From mboxrd@z Thu Jan  1 00:00:00 1970
Return-Path: <linux-kernel-owner+w=401wt.eu-S1755683AbZCEClL@vger.kernel.org>
Received: (majordomo@vger.kernel.org) by vger.kernel.org via listexpand
	id S1755683AbZCEClL (ORCPT <rfc822;w@1wt.eu>);
	Wed, 4 Mar 2009 21:41:11 -0500
Received: (majordomo@vger.kernel.org) by vger.kernel.org id S1753383AbZCECky
	(ORCPT <rfc822;linux-kernel-outgoing>);
	Wed, 4 Mar 2009 21:40:54 -0500
Received: from mga10.intel.com ([192.55.52.92]:15432 "EHLO
	fmsmga102.fm.intel.com" rhost-flags-OK-OK-OK-FAIL) by vger.kernel.org
	with ESMTP id S1752150AbZCECkx (ORCPT
	<rfc822;linux-kernel@vger.kernel.org>);
	Wed, 4 Mar 2009 21:40:53 -0500
X-ExtLoop1: 1
X-IronPort-AV: E=Sophos;i="4.38,304,1233561600"; 
   d="scan'208";a="670450535"
Subject: Re: [RFC v1] hand off skb list to other cpu to submit to upper
	layer
From: "Zhang, Yanmin" <yanmin_zhang@linux.intel.com>
To: David Miller <davem@davemloft.net>
Cc: herbert@gondor.apana.org.au, netdev@vger.kernel.org,
       linux-kernel@vger.kernel.org, jesse.brandeburg@intel.com,
       shemminger@vyatta.com
In-Reply-To: <1236215076.2567.105.camel@ymzhang>
References: <1235546423.2604.556.camel@ymzhang>
	 <20090224.233115.240823417.davem@davemloft.net>
	 <1236158868.2567.93.camel@ymzhang>
	 <20090304.013937.129768263.davem@davemloft.net>
	 <1236215076.2567.105.camel@ymzhang>
Content-Type: text/plain; charset=UTF-8
Date: Thu, 05 Mar 2009 10:40:27 +0800
Message-Id: <1236220827.2567.136.camel@ymzhang>
Mime-Version: 1.0
X-Mailer: Evolution 2.22.1 (2.22.1-2.fc9) 
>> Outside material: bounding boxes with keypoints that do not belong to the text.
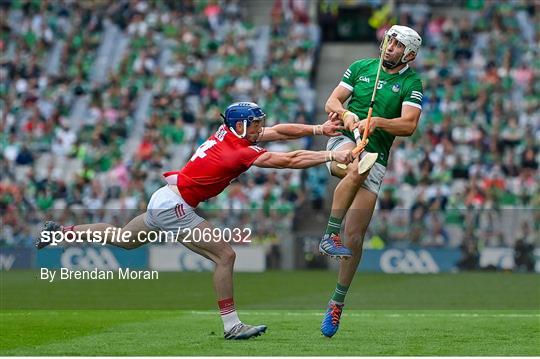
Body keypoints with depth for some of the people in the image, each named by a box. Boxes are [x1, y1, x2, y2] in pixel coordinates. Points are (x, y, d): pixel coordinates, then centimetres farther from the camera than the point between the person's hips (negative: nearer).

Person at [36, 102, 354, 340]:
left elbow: (278, 131, 6)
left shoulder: (227, 133, 2)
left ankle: (61, 231, 36)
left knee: (125, 240, 28)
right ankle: (232, 325, -10)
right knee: (225, 255, -11)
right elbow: (289, 160, -23)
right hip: (173, 207, -10)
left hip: (164, 201, 10)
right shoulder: (239, 151, -21)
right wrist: (332, 156, -19)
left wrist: (319, 129, -1)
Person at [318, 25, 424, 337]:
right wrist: (346, 114, -11)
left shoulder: (411, 83, 4)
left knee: (356, 235, -3)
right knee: (357, 169, -39)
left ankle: (338, 302, 9)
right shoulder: (361, 67, 10)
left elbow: (409, 125, -9)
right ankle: (330, 236, -34)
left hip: (376, 156, 0)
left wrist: (377, 122, -23)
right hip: (344, 141, 0)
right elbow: (332, 102, 11)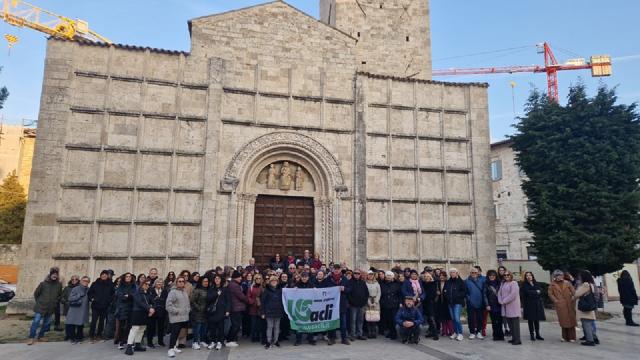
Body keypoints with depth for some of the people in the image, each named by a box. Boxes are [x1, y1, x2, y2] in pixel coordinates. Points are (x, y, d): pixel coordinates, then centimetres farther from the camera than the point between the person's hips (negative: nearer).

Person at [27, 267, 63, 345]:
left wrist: (55, 302, 7)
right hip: (40, 307, -3)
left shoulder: (59, 285, 0)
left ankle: (40, 336, 26)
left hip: (51, 309, 4)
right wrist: (39, 302, 5)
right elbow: (36, 293, 5)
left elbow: (60, 295, 14)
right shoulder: (43, 284, -7)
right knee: (36, 322, -8)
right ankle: (31, 338, 0)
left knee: (46, 323, 11)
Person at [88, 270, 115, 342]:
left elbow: (113, 294, 10)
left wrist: (110, 300, -1)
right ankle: (91, 335, 4)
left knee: (102, 321, 10)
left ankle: (99, 335, 21)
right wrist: (91, 298, -5)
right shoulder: (95, 284, 0)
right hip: (95, 305, -2)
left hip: (105, 306, 2)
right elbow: (90, 292, 8)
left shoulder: (110, 284, 2)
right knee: (94, 320, -6)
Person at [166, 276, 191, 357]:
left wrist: (188, 310, 12)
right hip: (175, 317, -7)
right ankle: (171, 349, -4)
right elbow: (168, 304, -18)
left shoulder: (185, 292, 15)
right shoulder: (173, 292, -12)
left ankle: (174, 347, 26)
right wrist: (176, 311, -17)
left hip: (184, 317, 8)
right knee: (174, 333, -10)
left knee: (177, 333, 15)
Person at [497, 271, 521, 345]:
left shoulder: (514, 283, -8)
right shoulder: (503, 284, 16)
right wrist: (501, 301, -3)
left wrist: (504, 301, -13)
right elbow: (499, 293, 14)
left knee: (515, 323, -7)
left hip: (513, 306, -7)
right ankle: (514, 338, 18)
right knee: (510, 323, 10)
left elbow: (513, 294, -17)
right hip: (505, 307, 7)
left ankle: (517, 340, -5)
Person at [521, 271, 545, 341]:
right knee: (530, 320, 0)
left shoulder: (536, 283, 13)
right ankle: (532, 335, 7)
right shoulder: (524, 284, 0)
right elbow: (527, 292, -13)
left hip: (537, 304, 4)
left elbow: (540, 291, 0)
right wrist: (536, 292, -4)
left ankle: (537, 334, 14)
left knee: (537, 319, 6)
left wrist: (532, 293, -11)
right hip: (529, 304, -3)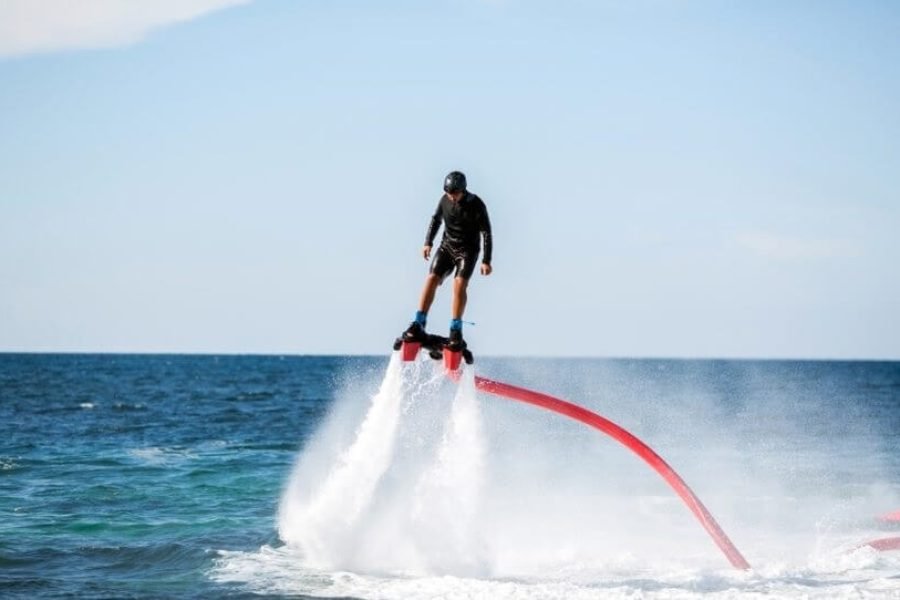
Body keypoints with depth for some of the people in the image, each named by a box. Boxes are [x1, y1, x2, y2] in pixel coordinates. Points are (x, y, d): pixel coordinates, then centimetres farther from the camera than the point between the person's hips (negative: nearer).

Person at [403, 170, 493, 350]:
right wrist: (428, 243, 8)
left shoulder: (476, 205, -16)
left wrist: (486, 260, -18)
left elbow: (486, 233, -13)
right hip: (447, 246, 4)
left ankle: (456, 331, -21)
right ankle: (418, 326, -10)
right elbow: (436, 220, 15)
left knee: (459, 284, -21)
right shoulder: (445, 200, -4)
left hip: (468, 250, -4)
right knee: (431, 279, -12)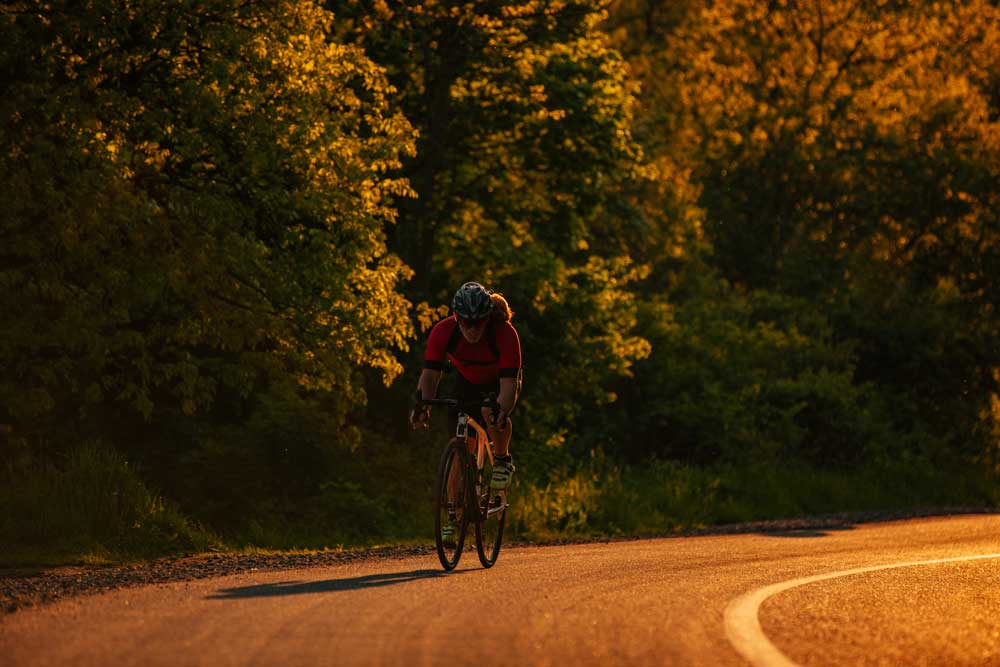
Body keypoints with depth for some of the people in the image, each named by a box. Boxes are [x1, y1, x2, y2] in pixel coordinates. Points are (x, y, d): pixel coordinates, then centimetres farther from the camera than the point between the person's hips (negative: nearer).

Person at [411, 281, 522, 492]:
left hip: (499, 381, -2)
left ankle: (502, 460, -5)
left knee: (494, 417, -33)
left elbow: (508, 384, -42)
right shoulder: (443, 332, -31)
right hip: (467, 381, 3)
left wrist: (501, 411, -61)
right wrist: (422, 406, -51)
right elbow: (430, 374, -32)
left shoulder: (505, 334, -37)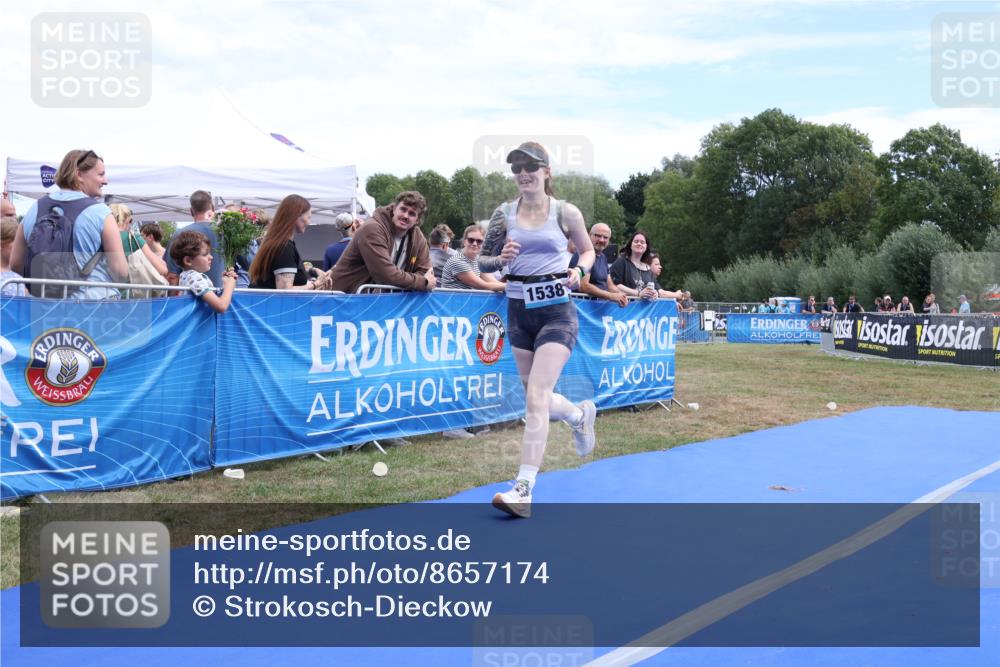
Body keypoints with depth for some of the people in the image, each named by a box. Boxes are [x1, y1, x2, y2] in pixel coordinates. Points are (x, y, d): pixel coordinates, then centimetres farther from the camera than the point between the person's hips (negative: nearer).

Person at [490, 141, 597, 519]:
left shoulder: (566, 212, -3)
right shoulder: (505, 215, 4)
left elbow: (588, 250, 12)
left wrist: (579, 271, -9)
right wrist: (502, 258, -10)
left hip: (556, 310, -4)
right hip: (519, 310, 5)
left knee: (536, 396, -15)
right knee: (536, 398, 13)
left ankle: (523, 491, -13)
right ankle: (581, 414, 47)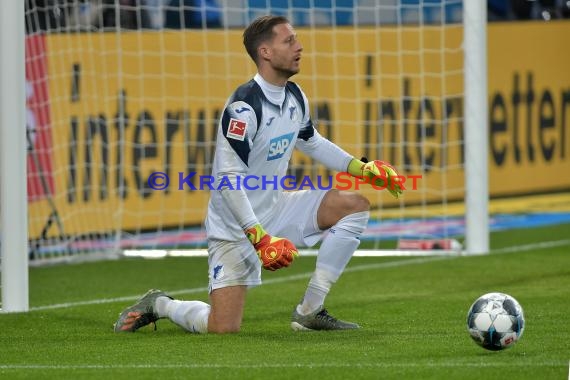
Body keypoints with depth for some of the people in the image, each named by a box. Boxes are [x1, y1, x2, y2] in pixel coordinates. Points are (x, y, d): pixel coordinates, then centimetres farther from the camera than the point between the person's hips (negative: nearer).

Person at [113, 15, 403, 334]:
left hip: (275, 209, 8)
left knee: (356, 207, -3)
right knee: (224, 328, -15)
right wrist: (260, 238, -29)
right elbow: (229, 179, -25)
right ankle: (160, 305, 17)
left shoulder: (295, 97, 3)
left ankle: (309, 312, 0)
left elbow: (311, 142, 23)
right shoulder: (244, 107, -24)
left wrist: (363, 169, 14)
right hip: (235, 225, -8)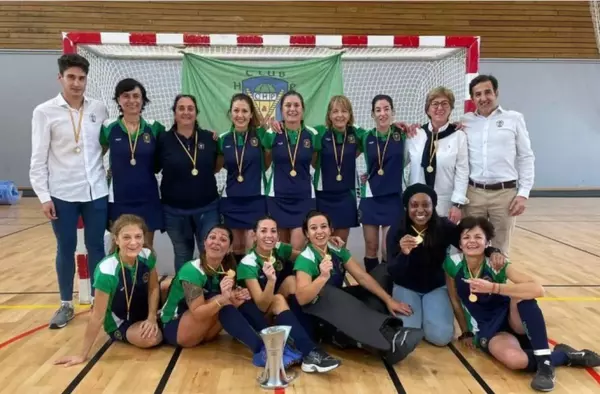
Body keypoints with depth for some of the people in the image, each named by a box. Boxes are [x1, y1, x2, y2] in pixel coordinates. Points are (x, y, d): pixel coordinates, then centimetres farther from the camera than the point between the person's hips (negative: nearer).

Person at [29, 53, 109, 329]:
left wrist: (111, 171, 1)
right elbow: (38, 159, -3)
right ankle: (66, 305, 24)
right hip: (62, 195, -2)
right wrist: (43, 196, -6)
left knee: (96, 247, 9)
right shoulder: (44, 112, -4)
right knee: (66, 249, 8)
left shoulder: (99, 109, 2)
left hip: (96, 192, 2)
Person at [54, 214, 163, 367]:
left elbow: (154, 288, -3)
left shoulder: (147, 256, -19)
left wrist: (152, 318, -16)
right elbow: (97, 317, -27)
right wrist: (83, 355, -21)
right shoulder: (106, 271, -33)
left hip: (143, 312, 5)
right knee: (152, 338, -28)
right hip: (120, 323, -5)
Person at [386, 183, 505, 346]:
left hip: (436, 287, 1)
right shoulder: (396, 231, -17)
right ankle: (416, 311, 15)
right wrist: (403, 253, -43)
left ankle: (426, 310, 15)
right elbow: (393, 273, -22)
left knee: (441, 336, -18)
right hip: (406, 288, 0)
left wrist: (492, 251, -34)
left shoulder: (444, 227, -15)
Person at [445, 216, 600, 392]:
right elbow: (455, 302, 2)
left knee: (522, 294, -34)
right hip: (487, 329, 0)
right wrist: (466, 333, 6)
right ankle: (565, 355, -7)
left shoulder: (497, 264, -18)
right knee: (514, 359, -35)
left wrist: (492, 288, -39)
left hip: (513, 320, 0)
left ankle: (545, 360, -23)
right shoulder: (453, 264, -14)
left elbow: (538, 289, -33)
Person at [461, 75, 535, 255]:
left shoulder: (514, 118, 4)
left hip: (505, 193, -1)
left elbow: (526, 157, 5)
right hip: (473, 193, 1)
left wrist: (523, 193, -2)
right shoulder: (464, 122, 6)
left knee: (501, 250, 10)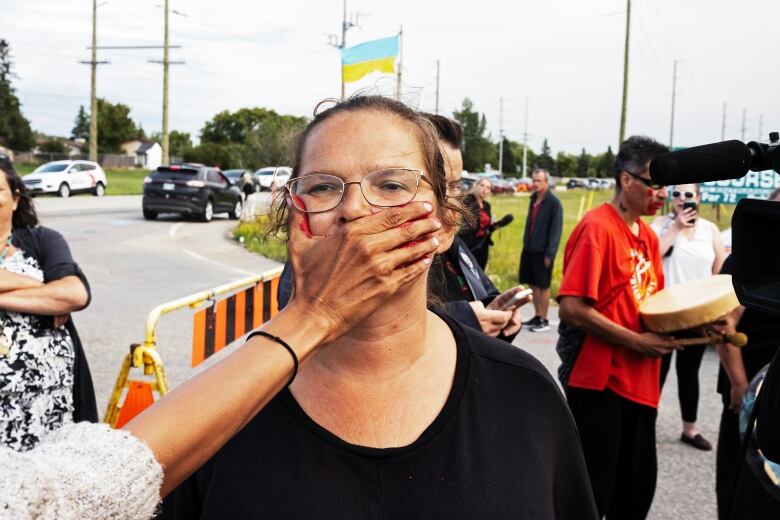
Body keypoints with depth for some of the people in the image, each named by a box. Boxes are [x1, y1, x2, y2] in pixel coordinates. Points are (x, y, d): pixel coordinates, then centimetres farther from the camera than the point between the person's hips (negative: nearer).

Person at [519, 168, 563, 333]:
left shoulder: (553, 202, -12)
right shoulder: (533, 199, 10)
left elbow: (556, 229, -15)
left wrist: (550, 253, -18)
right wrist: (525, 242, 13)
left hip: (542, 251, -7)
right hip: (529, 248, 7)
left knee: (543, 285, 2)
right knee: (533, 284, 13)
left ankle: (544, 320, 11)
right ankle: (537, 316, 24)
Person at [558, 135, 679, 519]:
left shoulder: (648, 236, 9)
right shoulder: (597, 228, -15)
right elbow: (572, 309, -21)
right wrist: (638, 343, -18)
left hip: (640, 383, 8)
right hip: (600, 383, -8)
Content-Transfer-Encoding: 8bit
Sender: linux-kernel-owner@vger.kernel.org
List-ID: <linux-kernel.vger.kernel.org>
X-Mailing-List: linux-kernel@vger.kernel.org

On Thu, 2009-03-05 at 09:04 +0800, Zhang, Yanmin wrote:
> On Wed, 2009-03-04 at 01:39 -0800, David Miller wrote:
> > From: "Zhang, Yanmin" <yanmin_zhang@linux.intel.com>
> > Date: Wed, 04 Mar 2009 17:27:48 +0800
> > 
> > > Both the new skb_record_rx_queue and current kernel have an
> > > assumption on multi-queue. The assumption is it's best to send out
> > > packets from the TX of the same number of queue like the one of RX
> > > if the receved packets are related to the out packets. Or more
> > > direct speaking is we need send packets on the same cpu on which we
> > > receive them. The start point is that could reduce skb and data
> > > cache miss.
> > 
> > We have to use the same TX queue for all packets for the same
> > connection flow (same src/dst IP address and ports) otherwise
> > we introduce reordering.
> > Herbert brought this up, now I have explicitly brought this up,
> > and you cannot ignore this issue.
> Thanks. ﻿Stephen Hemminger brought it up and explained what reorder
> is. I answered in a reply (sorry for not clear) that mostly we need spread
> packets among RX/TX in a 1:1 mapping or N:1 mapping. For example, all packets
> received from RX 8 will be spreaded to TX 0 always.
To make it clearer, I used 1:1 mapping binding when running testing
on bensley (4*2 cores) and Nehalem (2*4*2 logical cpu). So there is no reorder
issue. I also worked out a new patch on the failover path to just drop
packets when qlen is bigger than netdev_max_backlog, so the failover path wouldn't
cause reorder.

> 
> 
> > 
> > You must not knowingly reorder packets, and using different TX
> > queues for packets within the same flow does that.
> Thanks for you rexplanation which is really consistent with ﻿Stephen's speaking.